The article also alludes to a key function and metric of Taiwan’s universities: producing papers for foreign consumption. Pressure to publish in Taiwan universities is excruciating — and not merely to publish, but to publish in top journals (the importance of chasing status in Chinese cultural is instrumental in this push). At NCKU where I am doing a PHD in international business, my fellow students generally try and place papers in just the top 2 or 3 journals. One can only imagine what will happen when the coming wave from China breaks over the world of academic journals.

One perennial problem in Taiwan’s development is the university- government-industry triumvirate: the first leg is only weakly linked to the second and third. The government has been working on integrating the universities more into national industrial development. Part of the problem is that the technocracy responsible for the major input into government economic and technology policy formation is not university-based, but rather holds court in the think tanks in Taipei, according to a knowledgeable person I spoke to a couple of months ago, and it sees the universities as places for producing papers Taiwan can use to validate itself on the world stage (hence the government’s proud announcement that its nanotech initiative had generated 4,000 papers). Another problem is the rigid execution so common in Taiwan’s public policy — all departments are ordered to have “industry-university cooperation” and so, by god, they shall. At one university I taught at “industry-university cooperation” in my department consisted of a proposal to teach English at a local airline. The private for-profit universities often frankly see such programs as merely another profit center.

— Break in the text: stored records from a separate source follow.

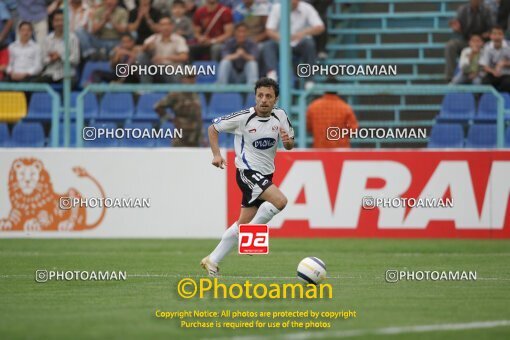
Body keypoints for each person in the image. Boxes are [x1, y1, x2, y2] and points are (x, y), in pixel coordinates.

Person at [201, 77, 294, 277]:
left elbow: (290, 143)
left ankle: (212, 260)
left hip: (266, 173)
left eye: (268, 96)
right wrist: (217, 154)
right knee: (280, 201)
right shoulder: (244, 118)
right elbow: (213, 128)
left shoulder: (281, 116)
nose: (264, 100)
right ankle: (250, 238)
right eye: (260, 95)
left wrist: (287, 142)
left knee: (242, 223)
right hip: (247, 172)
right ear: (255, 97)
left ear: (275, 99)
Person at [262, 0, 324, 83]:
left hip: (300, 43)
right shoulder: (277, 8)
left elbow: (320, 27)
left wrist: (303, 33)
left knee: (309, 43)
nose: (294, 2)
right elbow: (269, 30)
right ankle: (271, 75)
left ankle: (309, 80)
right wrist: (282, 38)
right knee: (268, 45)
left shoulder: (307, 8)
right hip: (281, 42)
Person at [445, 0, 493, 81]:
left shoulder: (487, 10)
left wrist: (484, 36)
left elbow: (492, 28)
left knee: (491, 48)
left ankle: (487, 76)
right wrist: (457, 29)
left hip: (482, 42)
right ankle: (449, 77)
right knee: (451, 45)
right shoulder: (462, 10)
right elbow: (457, 28)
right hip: (467, 40)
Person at [306, 78, 359, 148]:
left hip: (320, 149)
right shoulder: (345, 108)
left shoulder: (313, 107)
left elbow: (308, 127)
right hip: (341, 151)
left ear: (324, 88)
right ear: (337, 89)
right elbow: (354, 129)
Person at [154, 74, 203, 147]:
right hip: (181, 135)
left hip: (195, 136)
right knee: (177, 157)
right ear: (183, 79)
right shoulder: (176, 93)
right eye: (189, 77)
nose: (191, 80)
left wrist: (202, 135)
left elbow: (198, 115)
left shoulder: (196, 93)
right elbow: (158, 106)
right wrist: (170, 118)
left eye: (193, 77)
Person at [137, 16, 189, 83]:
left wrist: (165, 58)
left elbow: (184, 57)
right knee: (142, 56)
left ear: (172, 26)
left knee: (176, 71)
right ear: (159, 27)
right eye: (162, 25)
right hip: (156, 70)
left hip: (172, 69)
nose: (165, 27)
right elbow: (140, 54)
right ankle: (146, 88)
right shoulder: (153, 38)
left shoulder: (179, 39)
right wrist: (147, 48)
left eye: (167, 24)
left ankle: (175, 92)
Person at [39, 10, 80, 85]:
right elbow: (42, 60)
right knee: (34, 83)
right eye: (57, 20)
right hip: (50, 73)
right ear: (52, 23)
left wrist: (60, 57)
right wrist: (51, 59)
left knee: (70, 84)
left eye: (62, 20)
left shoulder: (73, 38)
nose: (60, 23)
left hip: (67, 74)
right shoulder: (47, 39)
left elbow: (76, 59)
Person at [480, 25, 510, 91]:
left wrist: (504, 63)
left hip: (506, 74)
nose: (497, 37)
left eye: (500, 34)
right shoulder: (487, 47)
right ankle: (479, 101)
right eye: (494, 34)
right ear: (490, 36)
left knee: (507, 83)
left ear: (503, 36)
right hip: (492, 74)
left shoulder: (508, 46)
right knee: (484, 82)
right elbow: (484, 65)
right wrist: (493, 71)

Still other problems are the lack of high-quality universities — the so-called “universities of technology” are largely voc-ed finishing schools that generally do not have access to high quality students, especially innovative grad students, so necessary for technology development programs. The testing system tends to shunt such students into the national universities, and when profs hit the big-time, they tend to move to one of the national schools as well. The Ministry of Education is often roundly criticized by the locals, but making modernity more than just a mask in the local universities is a daunting task.